Reimagining Philanthropy for a New Asia


Given immense returns on social investment, how can strategic philanthropy address Asia’s education challenges? Insights from PAS2024.

As Asia grapples with an evolving landscape marked by escalating geopolitical temperatures, rising temperatures, and social upheavals, the role of philanthropy in driving change has never been more crucial. This was at the heart of a recent dialogue organised by Asia Philanthropy Circle, Asia Community Foundation (ACF), Accelerate Indian Philanthropy (AIP), and the Gates Foundation.

Hosted at APC member Anthonia Hui’s office against the stunning backdrop of the Marina Bay skyline, the dialogue gathered members from APC and AIP, along with guests from ACF and the Gates Foundation for an intimate evening of discussion and reflection–winding down from a hectic day of sessions at the Philanthropy Asia Summit 2024.

Moderated by Robert Rosen, Director of Philanthropic Partnerships at Gates Foundation, featured a powerhouse panel that explored the evolving philanthropic landscape in Asia, and the pivotal roles philanthropists can play in driving transformation across the region.

Despite unprecedented challenges facing Asia, the panel expressed optimism, having observed an increasing desire for change and innovative solutions. Mike Boots from Breakthrough Energy highlighted the region’s recognition of its crucial role in addressing the climate crisis and its willingness to engage in finding solutions; similarly, Ashish Dhawan from AIP noted a significant increase over the past decade in individuals moving from corporate careers to co commit their time, money, expertise, and passion into tackling complex regional issues.

More concrete action–beyond buzz–is needed (in philanthropy). More can, and should, be achieved by the sector in Asia.

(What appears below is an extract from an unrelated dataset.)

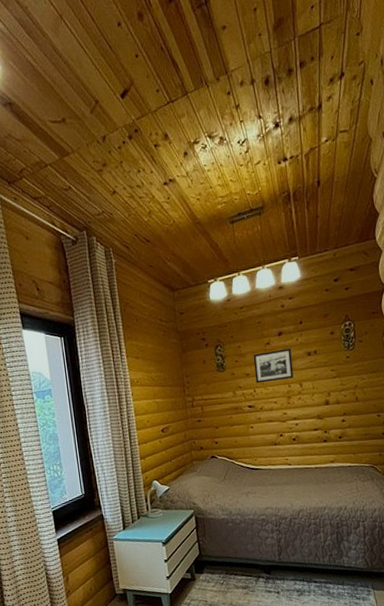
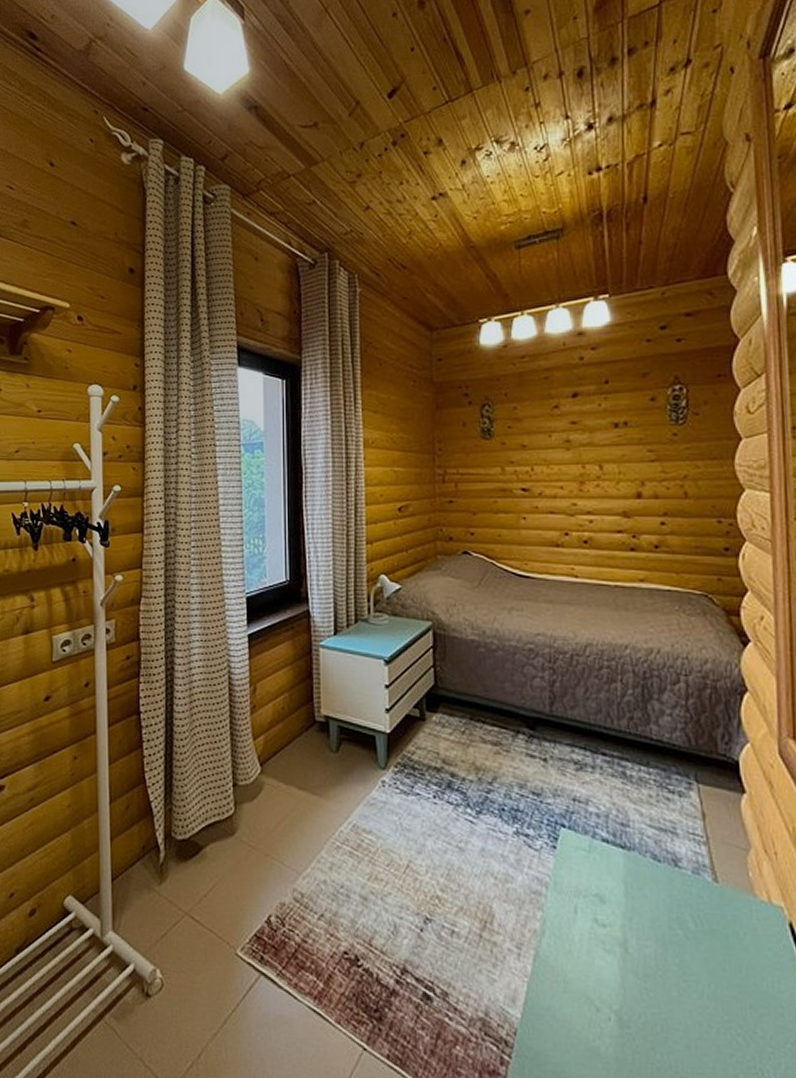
picture frame: present [253,348,294,384] -> none [533,416,591,459]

Considering these changes in the landscape, what role can philanthropy play in the region? While there has been increasing buzz surrounding Asian philanthropy–evidenced by large convenings such as the Philanthropy Asia Summit–the consensus from panellists was clear: more concrete action–beyond buzz–is needed. More can (and should) be achieved by the sector in Asia.

Laurence Lien, Co-Founder of APC and Asia Community Foundation, noted that while the philanthropy community in Asia is younger and often more innovative than its Western counterparts, there remains a reluctance to share successful models and practices. This hesitation hinders those who are new to philanthropy from finding mentors and learning from established approaches–the region needs to improve this culture of sharing.

Echoing this sentiment, APC member Mary Ann Tsao highlighted the importance of networks and platforms like APC in creating a space for knowledge sharing and exchange among philanthropists; platforms such as these are essential for sharing methods and ideas, and creating a collaborative environment to drive meaningful change.

As the philanthropy sector in Asia becomes more vibrant, the panel also discussed how this does not necessarily mean global foundations and philanthropic actors no longer have a role to play in the regional ecosystem. Global foundations can still provide valuable know-how from decades of experience, foster knowledge exchange, and offer technical training. They can also supplement local funding to support public goods that are often underfunded.

It is unlikely that the issues facing the region can be solved by public or private market action alone. As Asia continues to change, philanthropic capital–with its great potential for innovation and creativity–will become increasingly important, and necessary. Philanthropy must draw from past experiences and on-going learning to redefine its role in accelerating progress towards a just, sustainable, and equitable future for the region.